▶ _EXERCISE DETAILS_: Copy out the data that comes next, character for character, and leave the images aside.

===== GIVEN RECORDS =====

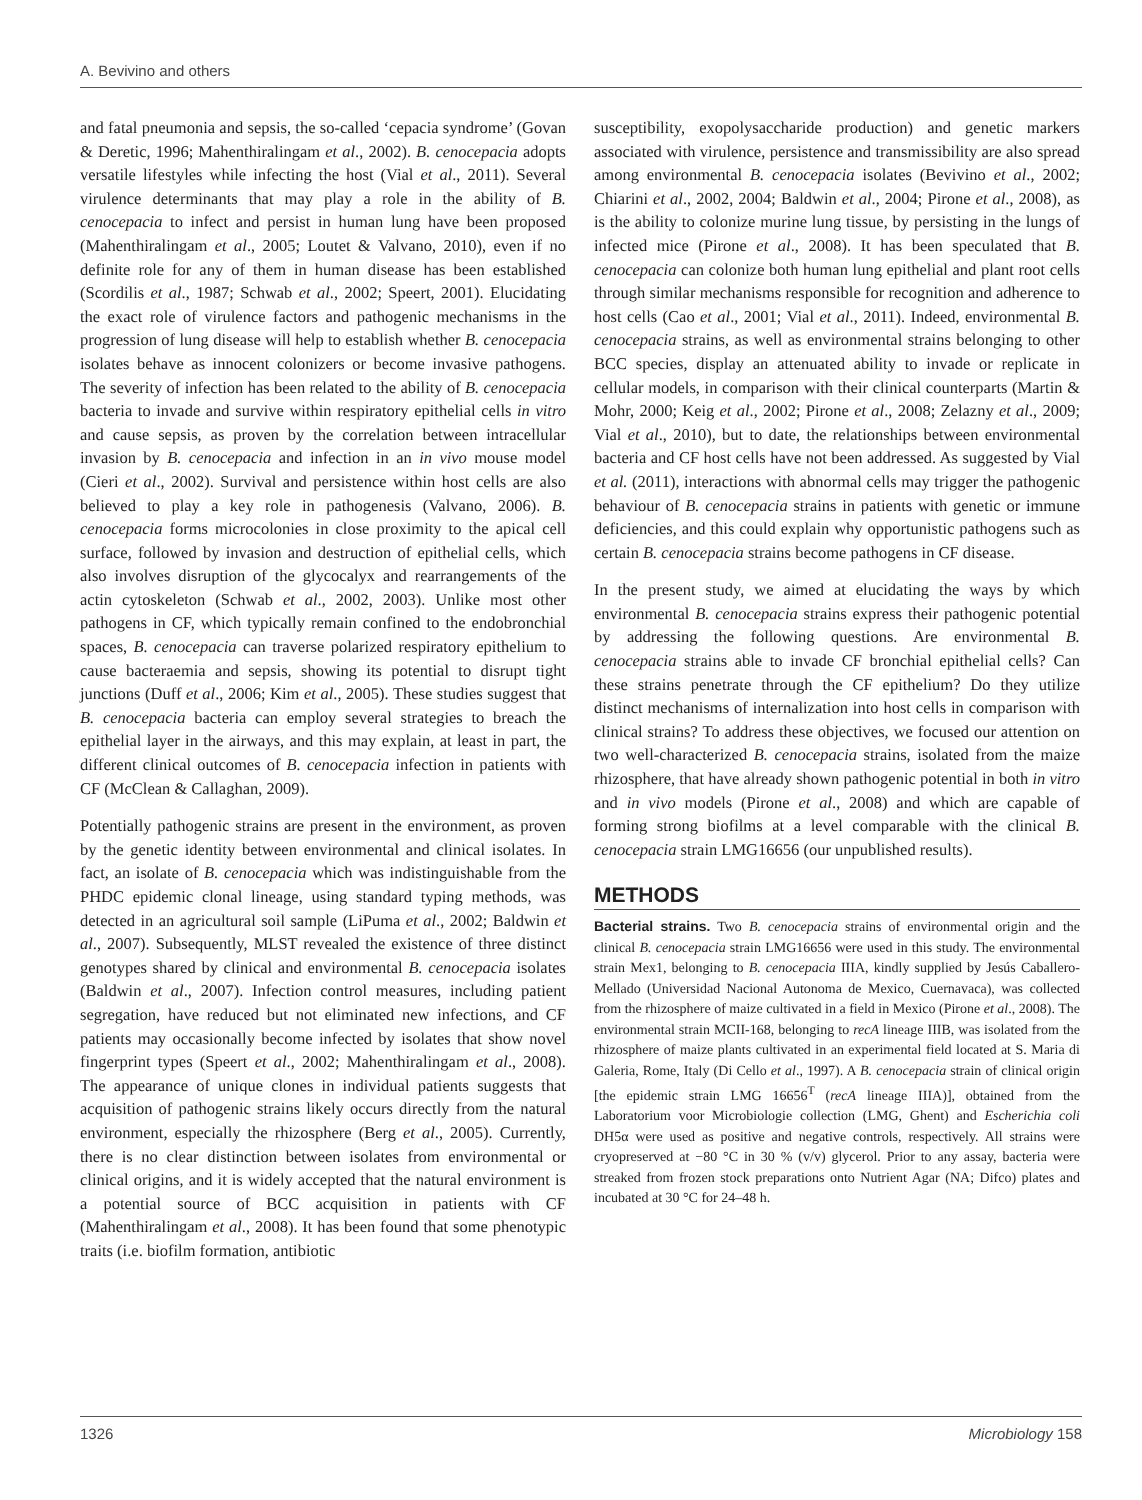A. Bevivino and others
and fatal pneumonia and sepsis, the so-called ‘cepacia syndrome’ (Govan & Deretic, 1996; Mahenthiralingam et al., 2002). B. cenocepacia adopts versatile lifestyles while infecting the host (Vial et al., 2011). Several virulence determinants that may play a role in the ability of B. cenocepacia to infect and persist in human lung have been proposed (Mahenthiralingam et al., 2005; Loutet & Valvano, 2010), even if no definite role for any of them in human disease has been established (Scordilis et al., 1987; Schwab et al., 2002; Speert, 2001). Elucidating the exact role of virulence factors and pathogenic mechanisms in the progression of lung disease will help to establish whether B. cenocepacia isolates behave as innocent colonizers or become invasive pathogens. The severity of infection has been related to the ability of B. cenocepacia bacteria to invade and survive within respiratory epithelial cells in vitro and cause sepsis, as proven by the correlation between intracellular invasion by B. cenocepacia and infection in an in vivo mouse model (Cieri et al., 2002). Survival and persistence within host cells are also believed to play a key role in pathogenesis (Valvano, 2006). B. cenocepacia forms microcolonies in close proximity to the apical cell surface, followed by invasion and destruction of epithelial cells, which also involves disruption of the glycocalyx and rearrangements of the actin cytoskeleton (Schwab et al., 2002, 2003). Unlike most other pathogens in CF, which typically remain confined to the endobronchial spaces, B. cenocepacia can traverse polarized respiratory epithelium to cause bacteraemia and sepsis, showing its potential to disrupt tight junctions (Duff et al., 2006; Kim et al., 2005). These studies suggest that B. cenocepacia bacteria can employ several strategies to breach the epithelial layer in the airways, and this may explain, at least in part, the different clinical outcomes of B. cenocepacia infection in patients with CF (McClean & Callaghan, 2009).
Potentially pathogenic strains are present in the environment, as proven by the genetic identity between environmental and clinical isolates. In fact, an isolate of B. cenocepacia which was indistinguishable from the PHDC epidemic clonal lineage, using standard typing methods, was detected in an agricultural soil sample (LiPuma et al., 2002; Baldwin et al., 2007). Subsequently, MLST revealed the existence of three distinct genotypes shared by clinical and environmental B. cenocepacia isolates (Baldwin et al., 2007). Infection control measures, including patient segregation, have reduced but not eliminated new infections, and CF patients may occasionally become infected by isolates that show novel fingerprint types (Speert et al., 2002; Mahenthiralingam et al., 2008). The appearance of unique clones in individual patients suggests that acquisition of pathogenic strains likely occurs directly from the natural environment, especially the rhizosphere (Berg et al., 2005). Currently, there is no clear distinction between isolates from environmental or clinical origins, and it is widely accepted that the natural environment is a potential source of BCC acquisition in patients with CF (Mahenthiralingam et al., 2008). It has been found that some phenotypic traits (i.e. biofilm formation, antibiotic
susceptibility, exopolysaccharide production) and genetic markers associated with virulence, persistence and transmissibility are also spread among environmental B. cenocepacia isolates (Bevivino et al., 2002; Chiarini et al., 2002, 2004; Baldwin et al., 2004; Pirone et al., 2008), as is the ability to colonize murine lung tissue, by persisting in the lungs of infected mice (Pirone et al., 2008). It has been speculated that B. cenocepacia can colonize both human lung epithelial and plant root cells through similar mechanisms responsible for recognition and adherence to host cells (Cao et al., 2001; Vial et al., 2011). Indeed, environmental B. cenocepacia strains, as well as environmental strains belonging to other BCC species, display an attenuated ability to invade or replicate in cellular models, in comparison with their clinical counterparts (Martin & Mohr, 2000; Keig et al., 2002; Pirone et al., 2008; Zelazny et al., 2009; Vial et al., 2010), but to date, the relationships between environmental bacteria and CF host cells have not been addressed. As suggested by Vial et al. (2011), interactions with abnormal cells may trigger the pathogenic behaviour of B. cenocepacia strains in patients with genetic or immune deficiencies, and this could explain why opportunistic pathogens such as certain B. cenocepacia strains become pathogens in CF disease.
In the present study, we aimed at elucidating the ways by which environmental B. cenocepacia strains express their pathogenic potential by addressing the following questions. Are environmental B. cenocepacia strains able to invade CF bronchial epithelial cells? Can these strains penetrate through the CF epithelium? Do they utilize distinct mechanisms of internalization into host cells in comparison with clinical strains? To address these objectives, we focused our attention on two well-characterized B. cenocepacia strains, isolated from the maize rhizosphere, that have already shown pathogenic potential in both in vitro and in vivo models (Pirone et al., 2008) and which are capable of forming strong biofilms at a level comparable with the clinical B. cenocepacia strain LMG16656 (our unpublished results).
METHODS
Bacterial strains. Two B. cenocepacia strains of environmental origin and the clinical B. cenocepacia strain LMG16656 were used in this study. The environmental strain Mex1, belonging to B. cenocepacia IIIA, kindly supplied by Jesús Caballero-Mellado (Universidad Nacional Autonoma de Mexico, Cuernavaca), was collected from the rhizosphere of maize cultivated in a field in Mexico (Pirone et al., 2008). The environmental strain MCII-168, belonging to recA lineage IIIB, was isolated from the rhizosphere of maize plants cultivated in an experimental field located at S. Maria di Galeria, Rome, Italy (Di Cello et al., 1997). A B. cenocepacia strain of clinical origin [the epidemic strain LMG 16656<sup>T</sup> (recA lineage IIIA)], obtained from the Laboratorium voor Microbiologie collection (LMG, Ghent) and Escherichia coli DH5α were used as positive and negative controls, respectively. All strains were cryopreserved at −80 °C in 30 % (v/v) glycerol. Prior to any assay, bacteria were streaked from frozen stock preparations onto Nutrient Agar (NA; Difco) plates and incubated at 30 °C for 24–48 h.
1326 Microbiology 158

=====

▶ _EXPECTED OUTPUT_:
A. Bevivino and others
and fatal pneumonia and sepsis, the so-called ‘cepacia syndrome’ (Govan & Deretic, 1996; Mahenthiralingam et al., 2002). B. cenocepacia adopts versatile lifestyles while infecting the host (Vial et al., 2011). Several virulence determinants that may play a role in the ability of B. cenocepacia to infect and persist in human lung have been proposed (Mahenthiralingam et al., 2005; Loutet & Valvano, 2010), even if no definite role for any of them in human disease has been established (Scordilis et al., 1987; Schwab et al., 2002; Speert, 2001). Elucidating the exact role of virulence factors and pathogenic mechanisms in the progression of lung disease will help to establish whether B. cenocepacia isolates behave as innocent colonizers or become invasive pathogens. The severity of infection has been related to the ability of B. cenocepacia bacteria to invade and survive within respiratory epithelial cells in vitro and cause sepsis, as proven by the correlation between intracellular invasion by B. cenocepacia and infection in an in vivo mouse model (Cieri et al., 2002). Survival and persistence within host cells are also believed to play a key role in pathogenesis (Valvano, 2006). B. cenocepacia forms microcolonies in close proximity to the apical cell surface, followed by invasion and destruction of epithelial cells, which also involves disruption of the glycocalyx and rearrangements of the actin cytoskeleton (Schwab et al., 2002, 2003). Unlike most other pathogens in CF, which typically remain confined to the endobronchial spaces, B. cenocepacia can traverse polarized respiratory epithelium to cause bacteraemia and sepsis, showing its potential to disrupt tight junctions (Duff et al., 2006; Kim et al., 2005). These studies suggest that B. cenocepacia bacteria can employ several strategies to breach the epithelial layer in the airways, and this may explain, at least in part, the different clinical outcomes of B. cenocepacia infection in patients with CF (McClean & Callaghan, 2009).
Potentially pathogenic strains are present in the environment, as proven by the genetic identity between environmental and clinical isolates. In fact, an isolate of B. cenocepacia which was indistinguishable from the PHDC epidemic clonal lineage, using standard typing methods, was detected in an agricultural soil sample (LiPuma et al., 2002; Baldwin et al., 2007). Subsequently, MLST revealed the existence of three distinct genotypes shared by clinical and environmental B. cenocepacia isolates (Baldwin et al., 2007). Infection control measures, including patient segregation, have reduced but not eliminated new infections, and CF patients may occasionally become infected by isolates that show novel fingerprint types (Speert et al., 2002; Mahenthiralingam et al., 2008). The appearance of unique clones in individual patients suggests that acquisition of pathogenic strains likely occurs directly from the natural environment, especially the rhizosphere (Berg et al., 2005). Currently, there is no clear distinction between isolates from environmental or clinical origins, and it is widely accepted that the natural environment is a potential source of BCC acquisition in patients with CF (Mahenthiralingam et al., 2008). It has been found that some phenotypic traits (i.e. biofilm formation, antibiotic
susceptibility, exopolysaccharide production) and genetic markers associated with virulence, persistence and transmissibility are also spread among environmental B. cenocepacia isolates (Bevivino et al., 2002; Chiarini et al., 2002, 2004; Baldwin et al., 2004; Pirone et al., 2008), as is the ability to colonize murine lung tissue, by persisting in the lungs of infected mice (Pirone et al., 2008). It has been speculated that B. cenocepacia can colonize both human lung epithelial and plant root cells through similar mechanisms responsible for recognition and adherence to host cells (Cao et al., 2001; Vial et al., 2011). Indeed, environmental B. cenocepacia strains, as well as environmental strains belonging to other BCC species, display an attenuated ability to invade or replicate in cellular models, in comparison with their clinical counterparts (Martin & Mohr, 2000; Keig et al., 2002; Pirone et al., 2008; Zelazny et al., 2009; Vial et al., 2010), but to date, the relationships between environmental bacteria and CF host cells have not been addressed. As suggested by Vial et al. (2011), interactions with abnormal cells may trigger the pathogenic behaviour of B. cenocepacia strains in patients with genetic or immune deficiencies, and this could explain why opportunistic pathogens such as certain B. cenocepacia strains become pathogens in CF disease.
In the present study, we aimed at elucidating the ways by which environmental B. cenocepacia strains express their pathogenic potential by addressing the following questions. Are environmental B. cenocepacia strains able to invade CF bronchial epithelial cells? Can these strains penetrate through the CF epithelium? Do they utilize distinct mechanisms of internalization into host cells in comparison with clinical strains? To address these objectives, we focused our attention on two well-characterized B. cenocepacia strains, isolated from the maize rhizosphere, that have already shown pathogenic potential in both in vitro and in vivo models (Pirone et al., 2008) and which are capable of forming strong biofilms at a level comparable with the clinical B. cenocepacia strain LMG16656 (our unpublished results).
METHODS
Bacterial strains. Two B. cenocepacia strains of environmental origin and the clinical B. cenocepacia strain LMG16656 were used in this study. The environmental strain Mex1, belonging to B. cenocepacia IIIA, kindly supplied by Jesús Caballero-Mellado (Universidad Nacional Autonoma de Mexico, Cuernavaca), was collected from the rhizosphere of maize cultivated in a field in Mexico (Pirone et al., 2008). The environmental strain MCII-168, belonging to recA lineage IIIB, was isolated from the rhizosphere of maize plants cultivated in an experimental field located at S. Maria di Galeria, Rome, Italy (Di Cello et al., 1997). A B. cenocepacia strain of clinical origin [the epidemic strain LMG 16656<sup>T</sup> (recA lineage IIIA)], obtained from the Laboratorium voor Microbiologie collection (LMG, Ghent) and Escherichia coli DH5α were used as positive and negative controls, respectively. All strains were cryopreserved at −80 °C in 30 % (v/v) glycerol. Prior to any assay, bacteria were streaked from frozen stock preparations onto Nutrient Agar (NA; Difco) plates and incubated at 30 °C for 24–48 h.
1326 Microbiology 158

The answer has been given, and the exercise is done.